[Page extract]
****************************************

I was recently sent a Sundance Audience Award-winning documentary entitled Fuel, a film about the global and local repercussions of the world's addiction to oil. Filmmaker Josh Tickell has put together an informative and interesting movie; it's well balanced and courageous. You can check out the official website at your leisure, and hopefully enjoy my interview with alternative energy expert Josh Tickell in the meantime.
Laremy Legel: Your documentary mentions wind power as a tremendous alternative to oil.
Josh Tickell: Yeah, theoretically 100 percent of the electricity in the U.S. could be generated through wind.
LL: Are you in favor of the automaker bailout? Or do you think they should have been doing something different all along in terms of electric cars and more efficient gas mileage?
JT: I am absolutely not in favor of bailing out the auto industry. I feel that subsidizing a dead industry that's not giving consumers what they want, that has purposefully shifted technologies away from green and away from efficiency -- that's subsidizing the opposite of what we should be subsidizing.

****************************************

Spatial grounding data

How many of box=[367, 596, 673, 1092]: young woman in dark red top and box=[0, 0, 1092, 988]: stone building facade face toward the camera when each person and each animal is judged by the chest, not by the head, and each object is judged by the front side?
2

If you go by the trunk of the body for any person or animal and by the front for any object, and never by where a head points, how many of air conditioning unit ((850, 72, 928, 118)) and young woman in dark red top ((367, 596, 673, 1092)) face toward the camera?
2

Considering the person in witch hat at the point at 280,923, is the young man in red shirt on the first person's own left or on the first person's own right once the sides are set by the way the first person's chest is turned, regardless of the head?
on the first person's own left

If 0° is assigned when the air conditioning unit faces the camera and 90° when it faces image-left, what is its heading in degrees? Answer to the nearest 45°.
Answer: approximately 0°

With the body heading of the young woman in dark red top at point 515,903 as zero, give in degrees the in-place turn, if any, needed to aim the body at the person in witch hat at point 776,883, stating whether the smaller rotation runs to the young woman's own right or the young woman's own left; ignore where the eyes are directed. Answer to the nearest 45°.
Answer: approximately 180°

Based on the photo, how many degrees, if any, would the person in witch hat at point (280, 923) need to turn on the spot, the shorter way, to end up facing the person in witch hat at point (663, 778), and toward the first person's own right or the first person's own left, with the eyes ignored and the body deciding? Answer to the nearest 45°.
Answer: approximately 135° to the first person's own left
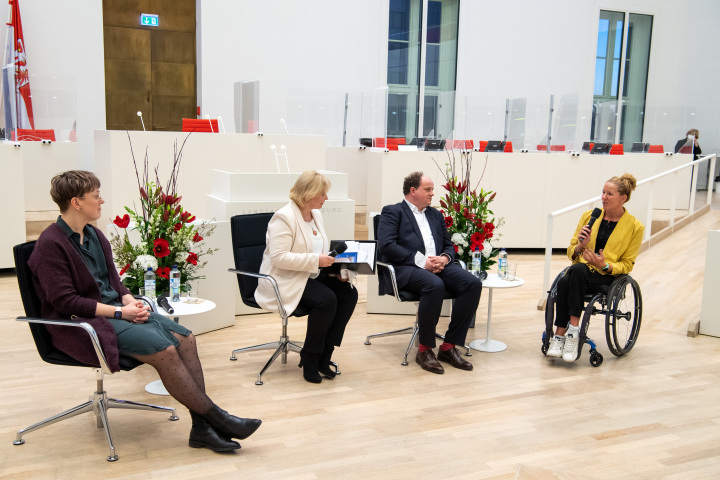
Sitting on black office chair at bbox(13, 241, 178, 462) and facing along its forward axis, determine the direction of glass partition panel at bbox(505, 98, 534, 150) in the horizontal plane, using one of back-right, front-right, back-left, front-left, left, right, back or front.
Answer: front-left

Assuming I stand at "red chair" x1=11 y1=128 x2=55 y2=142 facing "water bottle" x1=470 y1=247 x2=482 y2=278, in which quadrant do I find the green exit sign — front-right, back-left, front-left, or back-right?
back-left

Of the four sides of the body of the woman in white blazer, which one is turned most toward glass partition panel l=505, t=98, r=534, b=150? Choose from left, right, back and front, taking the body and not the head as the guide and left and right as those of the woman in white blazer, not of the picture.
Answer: left

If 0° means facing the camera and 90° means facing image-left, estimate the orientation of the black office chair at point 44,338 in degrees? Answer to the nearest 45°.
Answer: approximately 270°

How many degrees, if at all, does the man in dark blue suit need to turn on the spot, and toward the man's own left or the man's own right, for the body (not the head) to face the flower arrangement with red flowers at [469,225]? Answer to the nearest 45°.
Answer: approximately 90° to the man's own left

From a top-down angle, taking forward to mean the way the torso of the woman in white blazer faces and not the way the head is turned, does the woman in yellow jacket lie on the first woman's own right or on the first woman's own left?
on the first woman's own left

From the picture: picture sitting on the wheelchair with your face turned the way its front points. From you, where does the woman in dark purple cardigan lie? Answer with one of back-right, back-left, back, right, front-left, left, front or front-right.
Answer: front

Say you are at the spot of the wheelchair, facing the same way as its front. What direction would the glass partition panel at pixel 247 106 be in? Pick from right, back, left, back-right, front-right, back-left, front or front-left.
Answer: right

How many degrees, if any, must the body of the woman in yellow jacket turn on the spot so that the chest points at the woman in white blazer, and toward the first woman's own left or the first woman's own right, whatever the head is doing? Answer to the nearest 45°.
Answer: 0° — they already face them

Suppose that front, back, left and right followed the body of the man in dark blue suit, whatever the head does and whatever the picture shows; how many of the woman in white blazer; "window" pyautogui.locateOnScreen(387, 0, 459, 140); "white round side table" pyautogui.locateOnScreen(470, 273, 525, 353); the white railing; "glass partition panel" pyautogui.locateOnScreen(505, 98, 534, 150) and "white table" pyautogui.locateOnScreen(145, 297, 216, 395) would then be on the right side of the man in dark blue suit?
2

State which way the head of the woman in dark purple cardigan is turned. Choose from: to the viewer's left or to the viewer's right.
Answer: to the viewer's right

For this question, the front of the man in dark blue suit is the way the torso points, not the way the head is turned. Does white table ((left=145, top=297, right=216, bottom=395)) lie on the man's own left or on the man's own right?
on the man's own right

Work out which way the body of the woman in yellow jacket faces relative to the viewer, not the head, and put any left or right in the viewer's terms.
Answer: facing the viewer and to the left of the viewer
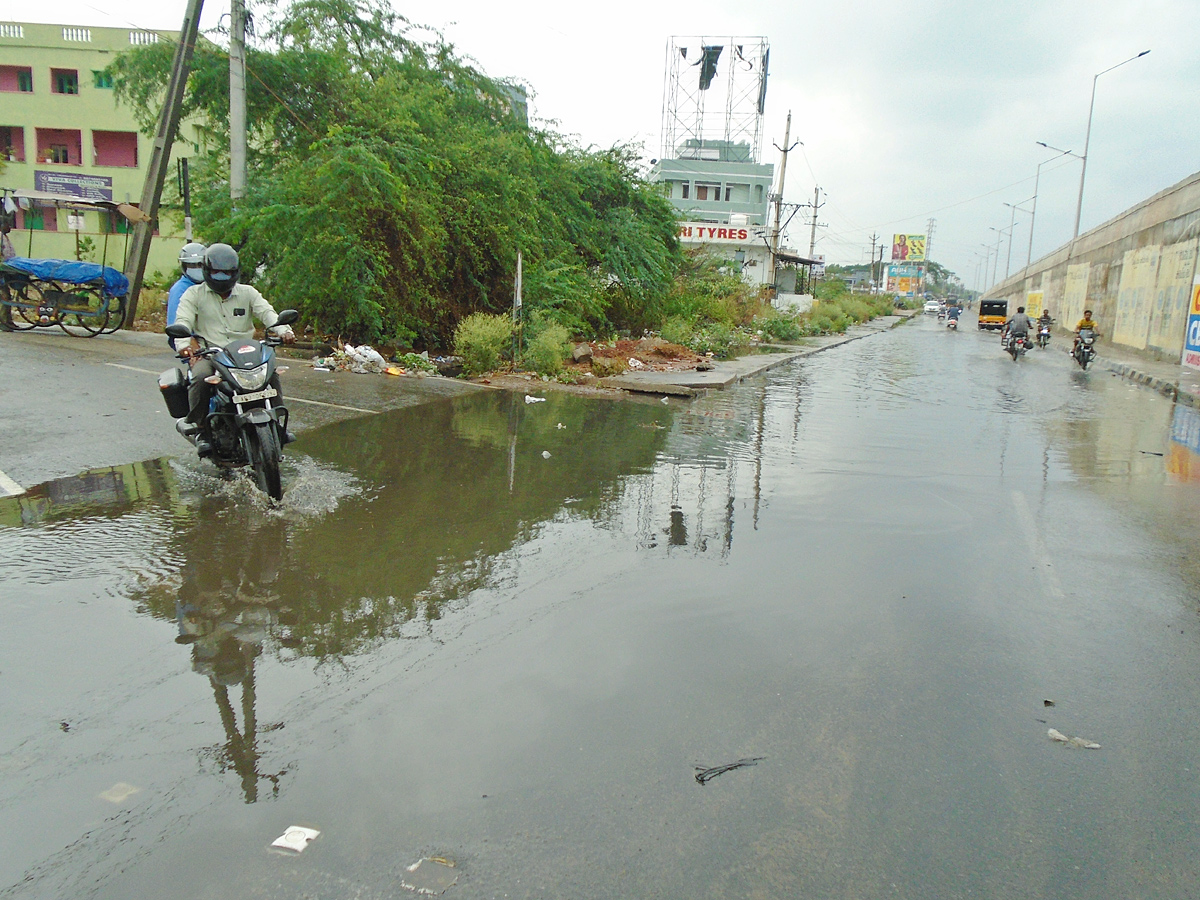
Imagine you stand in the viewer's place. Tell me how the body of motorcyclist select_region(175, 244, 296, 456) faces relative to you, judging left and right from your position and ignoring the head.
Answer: facing the viewer

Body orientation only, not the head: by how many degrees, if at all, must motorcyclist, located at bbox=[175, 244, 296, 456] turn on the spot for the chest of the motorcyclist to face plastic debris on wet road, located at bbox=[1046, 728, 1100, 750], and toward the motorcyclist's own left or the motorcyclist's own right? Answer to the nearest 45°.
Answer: approximately 45° to the motorcyclist's own left

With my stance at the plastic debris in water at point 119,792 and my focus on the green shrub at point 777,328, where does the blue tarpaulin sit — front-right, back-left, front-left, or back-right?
front-left

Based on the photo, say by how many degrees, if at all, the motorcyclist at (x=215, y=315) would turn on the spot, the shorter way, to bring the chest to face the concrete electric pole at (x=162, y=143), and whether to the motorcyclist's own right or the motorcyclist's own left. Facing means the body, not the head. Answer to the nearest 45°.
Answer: approximately 180°

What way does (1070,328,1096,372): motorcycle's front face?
toward the camera

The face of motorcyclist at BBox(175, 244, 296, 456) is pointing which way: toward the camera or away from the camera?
toward the camera

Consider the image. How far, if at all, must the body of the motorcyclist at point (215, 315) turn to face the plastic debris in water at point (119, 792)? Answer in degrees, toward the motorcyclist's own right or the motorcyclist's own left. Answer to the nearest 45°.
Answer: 0° — they already face it

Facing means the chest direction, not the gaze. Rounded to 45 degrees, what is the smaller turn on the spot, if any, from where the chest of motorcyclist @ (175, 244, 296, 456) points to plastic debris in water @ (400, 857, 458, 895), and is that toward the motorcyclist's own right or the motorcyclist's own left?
0° — they already face it

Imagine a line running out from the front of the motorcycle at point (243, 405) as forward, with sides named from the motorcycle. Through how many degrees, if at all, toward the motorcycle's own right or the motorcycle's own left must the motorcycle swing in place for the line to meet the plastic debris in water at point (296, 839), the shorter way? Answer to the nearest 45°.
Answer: approximately 45° to the motorcycle's own right
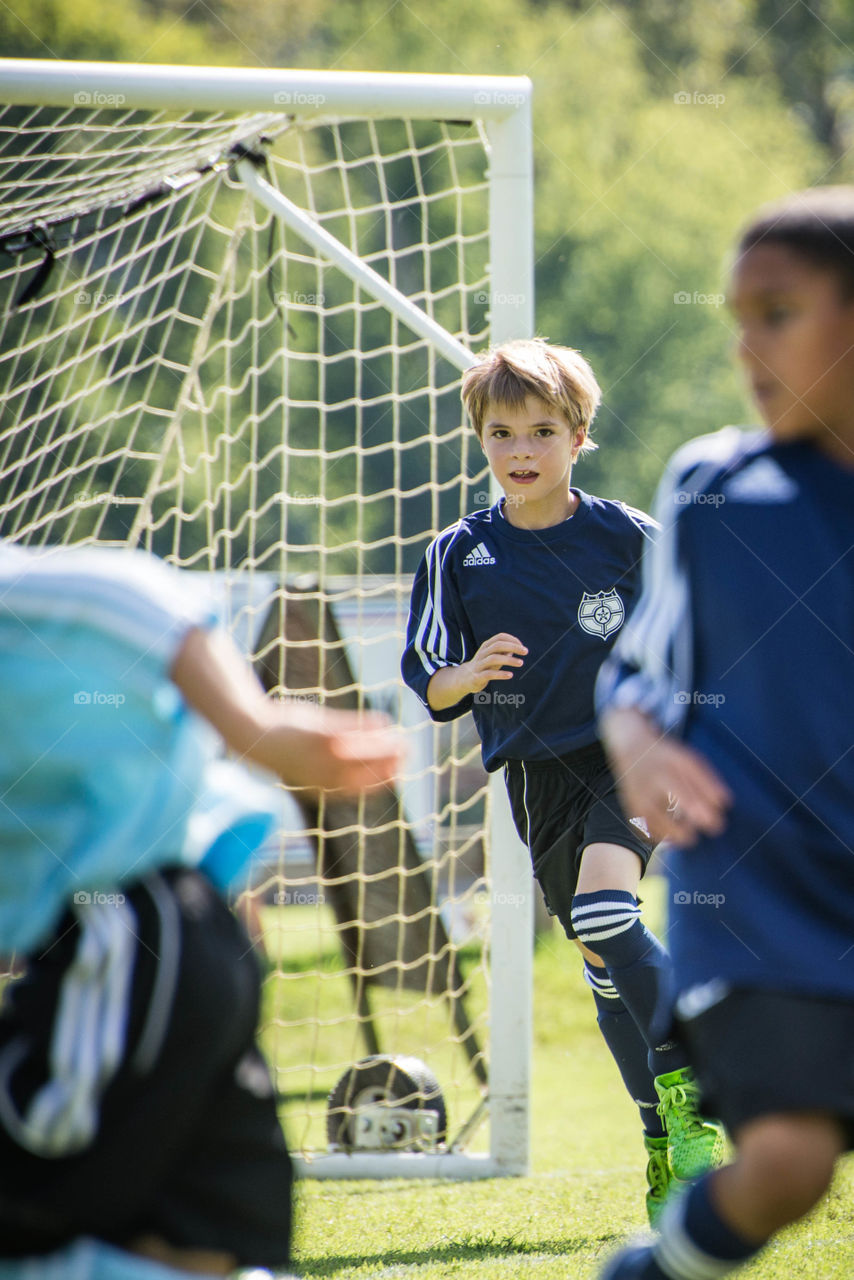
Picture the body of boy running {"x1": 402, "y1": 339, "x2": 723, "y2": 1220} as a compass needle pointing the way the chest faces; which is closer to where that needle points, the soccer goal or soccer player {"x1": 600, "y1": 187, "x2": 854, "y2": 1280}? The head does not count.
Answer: the soccer player

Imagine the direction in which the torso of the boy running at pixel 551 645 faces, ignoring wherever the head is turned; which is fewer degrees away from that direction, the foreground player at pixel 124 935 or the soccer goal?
the foreground player

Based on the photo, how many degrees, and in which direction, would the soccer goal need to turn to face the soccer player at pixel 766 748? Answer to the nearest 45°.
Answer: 0° — it already faces them

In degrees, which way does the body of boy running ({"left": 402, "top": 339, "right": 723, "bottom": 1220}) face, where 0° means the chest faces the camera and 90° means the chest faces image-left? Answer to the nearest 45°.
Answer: approximately 0°

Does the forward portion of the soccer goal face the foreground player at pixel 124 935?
yes

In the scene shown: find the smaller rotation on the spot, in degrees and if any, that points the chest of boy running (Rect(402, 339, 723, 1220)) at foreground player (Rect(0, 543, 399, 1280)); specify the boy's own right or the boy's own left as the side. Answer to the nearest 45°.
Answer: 0° — they already face them

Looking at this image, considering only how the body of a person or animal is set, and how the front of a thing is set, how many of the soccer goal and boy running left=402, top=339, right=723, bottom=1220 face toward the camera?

****************************************

[What is needed] In the interview about the documentary Fuel, give again the part that opens with the words containing "I was recently" and closes with "efficient gas mileage?".

[Written response]
I was recently sent a Sundance Audience Award-winning documentary entitled Fuel, a film about the global and local repercussions of the world's addiction to oil. Filmmaker Josh Tickell has put together an informative and interesting movie; it's well balanced and courageous. You can check out the official website at your leisure, and hopefully enjoy my interview with alternative energy expert Josh Tickell in the meantime.
Laremy Legel: Your documentary mentions wind power as a tremendous alternative to oil.
Josh Tickell: Yeah, theoretically 100 percent of the electricity in the U.S. could be generated through wind.
LL: Are you in favor of the automaker bailout? Or do you think they should have been doing something different all along in terms of electric cars and more efficient gas mileage?